Good analytic spaces over a field into locally ringed spaces is fully faithful Let $k$ be a field which is complete with respect to a non-trivial non-archimedean rank-1 valuation, and let $X$ be scheme which is locally of finite type over $k$. In section of 3.5 of Berkovich's book, he defines the analytification of $X$ to be the closed $k$-analytic space $X^{\textrm{an}}$ representing the following functor: let $\textrm{An}_k$ be the category of good analytic spaces over $k$, and let $F_X \colon \textrm{An}_k \to (\textrm{Sets})$ be the functor which sends a good analytic space $Z$ over $k$ to the set of morphisms $Z \to X$ of locally $k$-ringed spaces. 
In order for Berkovich's proof to work, it seems that we need the functor from $\textrm{An}_k$ to the category of locally ringed spaces to be fully faithful; that is, every morphism of locally ringed spaces between two good analytic spaces must in fact be a morphism of analytic spaces over $k$. This fact is stated without proof on page 16 of Berkovich's Trieste notes, but how could one prove this?
However, there is also Remark 2.1.13 of Berkovich's book, which gives an example of a morphism (of locally ringed spaces) between $k$-affinoid spaces which is not a morphism of $k$-affinoid spaces.
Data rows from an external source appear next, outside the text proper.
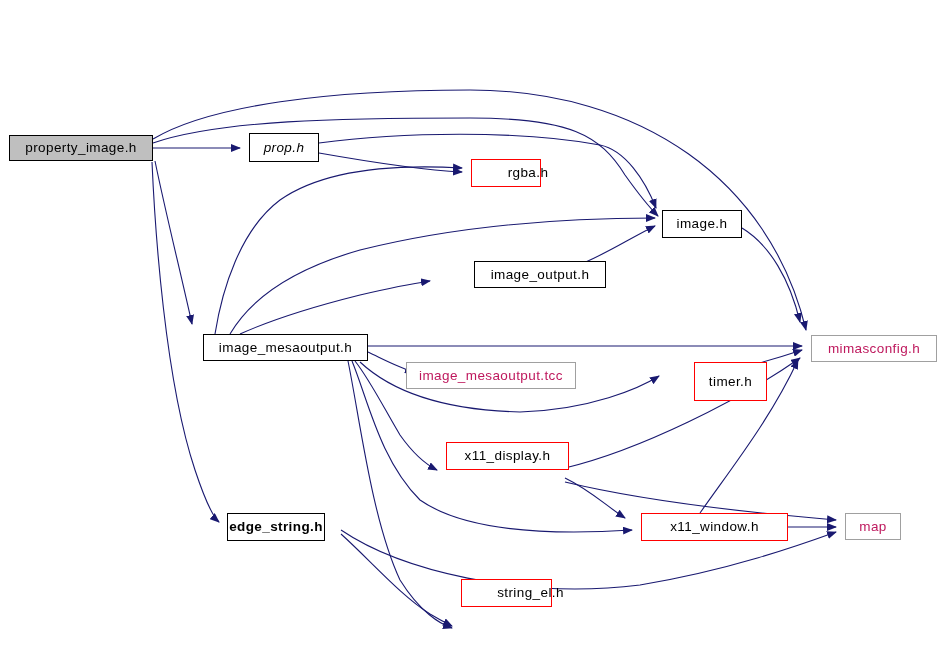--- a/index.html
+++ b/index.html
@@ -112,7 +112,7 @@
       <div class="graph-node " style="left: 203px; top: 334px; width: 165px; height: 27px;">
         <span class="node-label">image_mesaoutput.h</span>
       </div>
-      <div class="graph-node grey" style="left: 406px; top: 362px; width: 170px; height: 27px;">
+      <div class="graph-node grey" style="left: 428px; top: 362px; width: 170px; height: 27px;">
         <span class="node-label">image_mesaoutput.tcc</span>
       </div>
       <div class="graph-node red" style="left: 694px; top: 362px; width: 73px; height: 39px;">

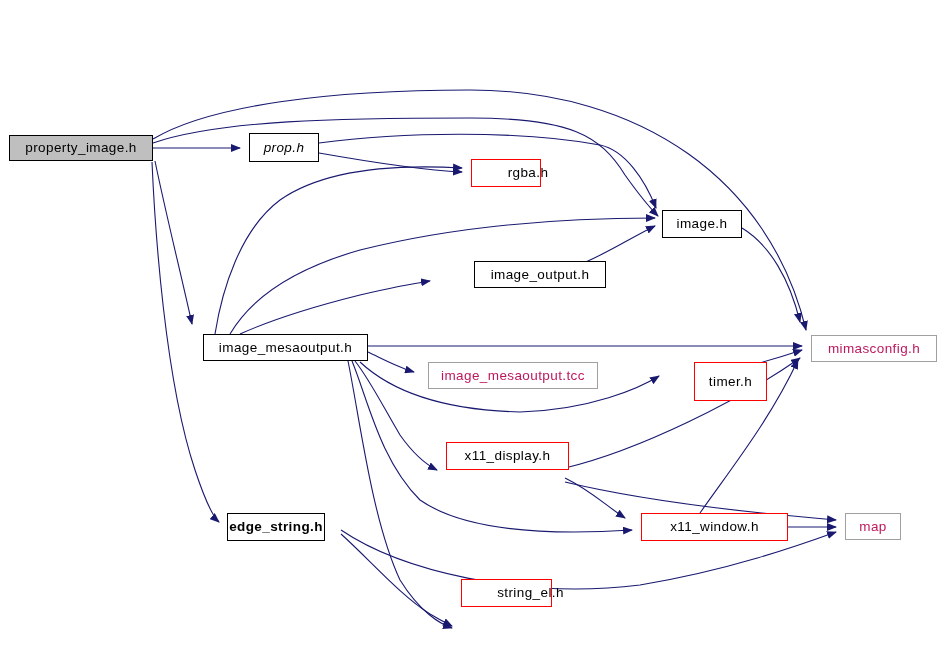--- a/index.html
+++ b/index.html
@@ -133,7 +133,7 @@
       <div class="graph-node grey" style="left: 845px; top: 513px; width: 56px; height: 27px;">
         <span class="node-label">map</span>
       </div>
-      <div class="graph-node red" style="left: 461px; top: 579px; width: 91px; height: 28px; padding-left: 48px;">
+      <div class="graph-node red" style="left: 461px; top: 613px; width: 91px; height: 28px; padding-left: 48px;">
         <span class="node-label">string_el.h</span>
       </div>
     </div>

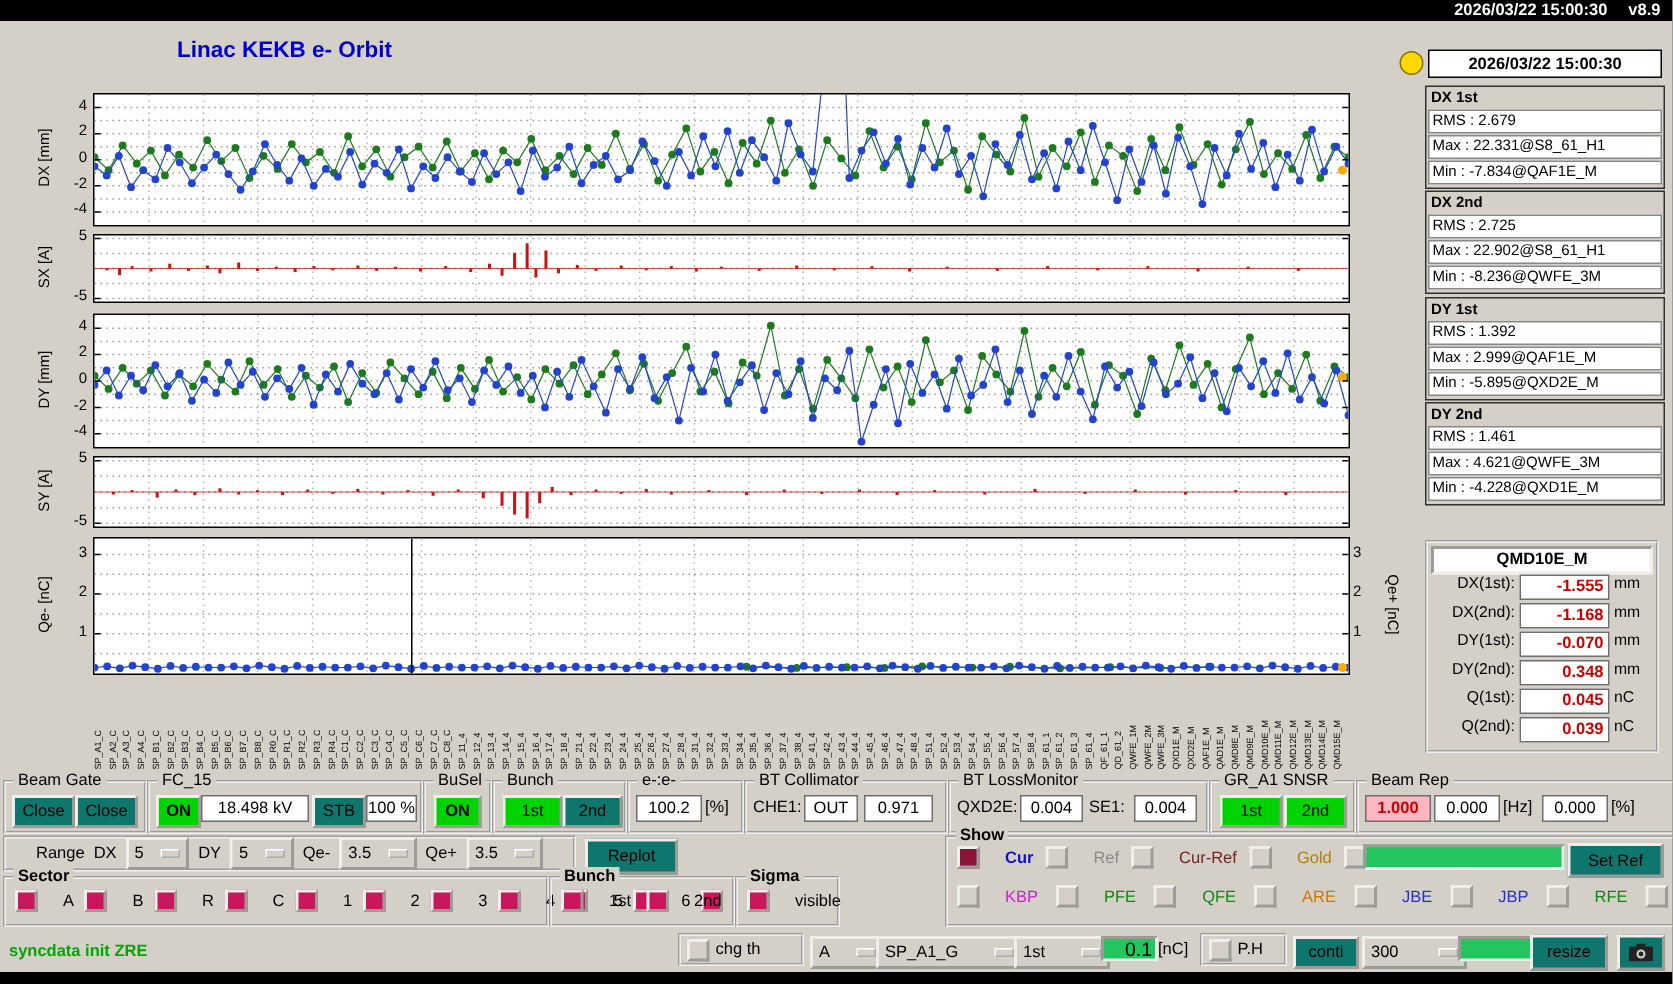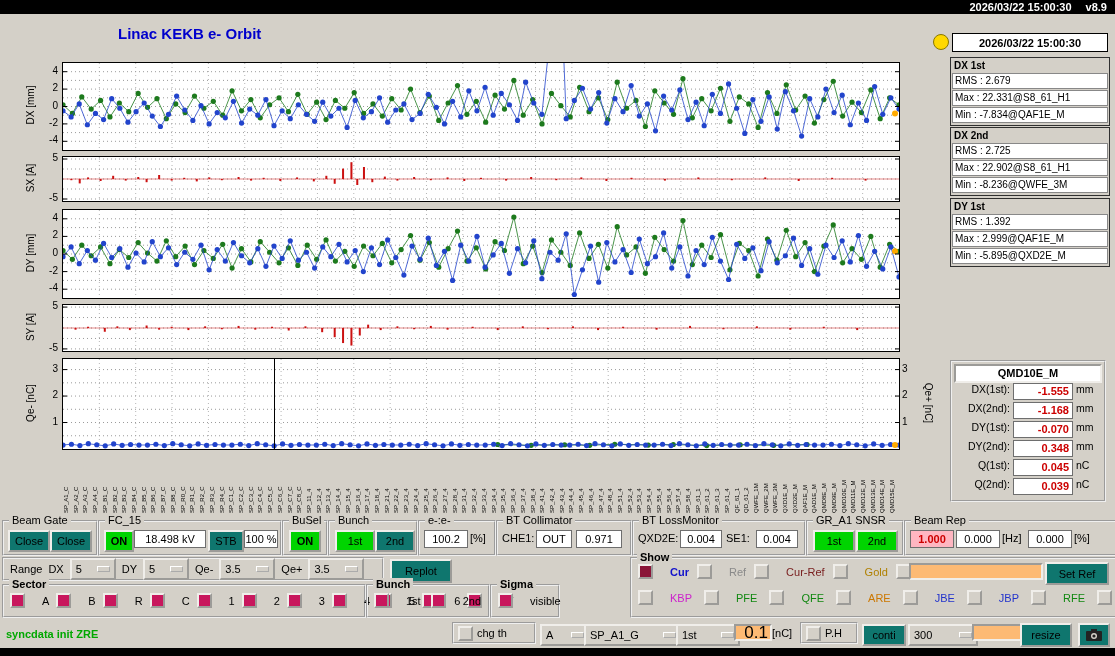--- a/index.html
+++ b/index.html
@@ -69,6 +69,12 @@
     <div class="sr">RMS : 1.392</div>
     <div class="sr">Max : 2.999@QAF1E_M</div>
     <div class="sr">Min : -5.895@QXD2E_M</div>
+  </div>
+  <div class="statgrp" style="top:268px;">
+    <div class="st">DY 2nd</div>
+    <div class="sr">RMS : 1.461</div>
+    <div class="sr">Max : 4.621@QWFE_3M</div>
+    <div class="sr">Min : -4.228@QXD1E_M</div>
   </div>
 
   <div class="abs" style="left:950px;top:360px;width:156px;height:142px;border:2px groove #efefef;padding:2px;box-sizing:border-box;">

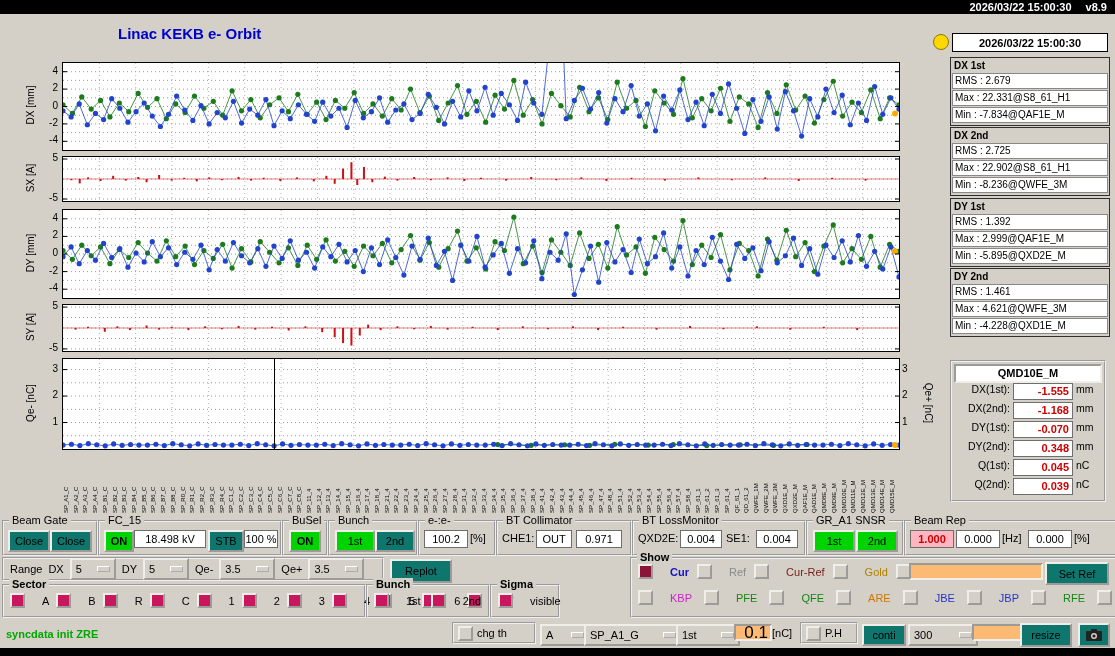--- a/index.html
+++ b/index.html
@@ -270,7 +270,7 @@
     <span class="lbl" style="left:168px;top:10px;">[%]</span>
   </div>
 
-  <div class="abs" style="left:2px;top:557px;width:382px;height:24px;border:2px groove #efefef;display:flex;align-items:center;gap:6px;padding:0 6px;box-sizing:border-box;">
+  <div class="abs" style="left:2px;top:557px;width:382px;height:24px;border:2px groove #efefef;display:flex;align-items:center;gap:6px;padding:0 20px;box-sizing:border-box;">
     <span>Range</span>
     <span>DX</span>
     <div class="dd" style="width:34px;height:16px;">

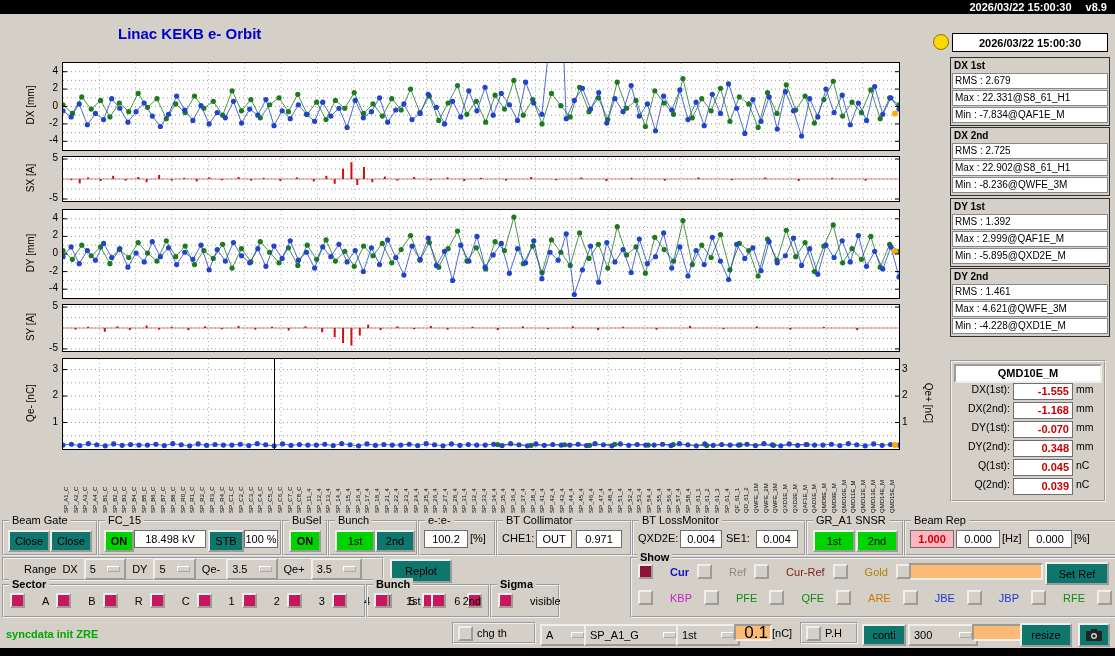--- a/index.html
+++ b/index.html
@@ -10,7 +10,7 @@
   .btn{border:2px outset #f0eeea;background:#0f766e;display:flex;align-items:center;justify-content:center;
        cursor:default;white-space:nowrap;}
   .disp{border:1px solid #6e6e6e;background:#fff;display:flex;align-items:center;justify-content:center;white-space:nowrap;}
-  .inp{border:2px inset #f0eeea;background:#fdba74;font-family:"Liberation Sans",sans-serif;font-size:17px;padding:0 2px;}
+  .inp{border:2px inset #f0eeea;background:#22c55e;font-family:"Liberation Sans",sans-serif;font-size:13px;padding:0 2px;}
   .groupbox{position:absolute;border:2px groove #efefef;}
   .gbt{position:absolute;top:-8px;left:5px;background:#d4d0c8;padding:0 3px;line-height:13px;white-space:nowrap;}
   .lbl{position:absolute;white-space:nowrap;}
As $k$-affinoid spaces are examples of good analytic spaces, this seems to contradict the above assertion of fully faithfulness (granted, this particular example is over a trivially-valued field). This issue also does not seem to be addressed in Berkovich's IHES paper. 
 A: First, I would like to say that I do not understand why you need the full faithfullness of the analytification functor. It seems to me that the main point is to prove that giving a morphism from an analytic space $X$ to the affine analytic space of dimension $n$ is equivalent to giving $n$ global section of $X$.
Second, as you rightly say, the functor is not fully faithful over trivially valued fields nor for non-strict spaces (see Remark 2.1.13 of Berkovich's book), so let us assume that the valuation is non-trivial and that the spaces are strict. We can reduce to the case of a morphism between strictly $k$-affinoid spaces, say $f : X \to Y$. By taking global sections, you find an induced morphism between affinoid algebras $A_Y \to A_X$ and [BGR, Theorem 6.3.1/1] tells you that such a morphism is always continuous. Arguing as for schemes, you then prove that the induced morphism $X = \mathcal{M}(A_X) \to \mathcal{M}(A_Y) = Y$ coincides with $f$ for rigid points. By density of rigid points (which holds over a non-trivially valued field), it coincides with $f$ everywhere.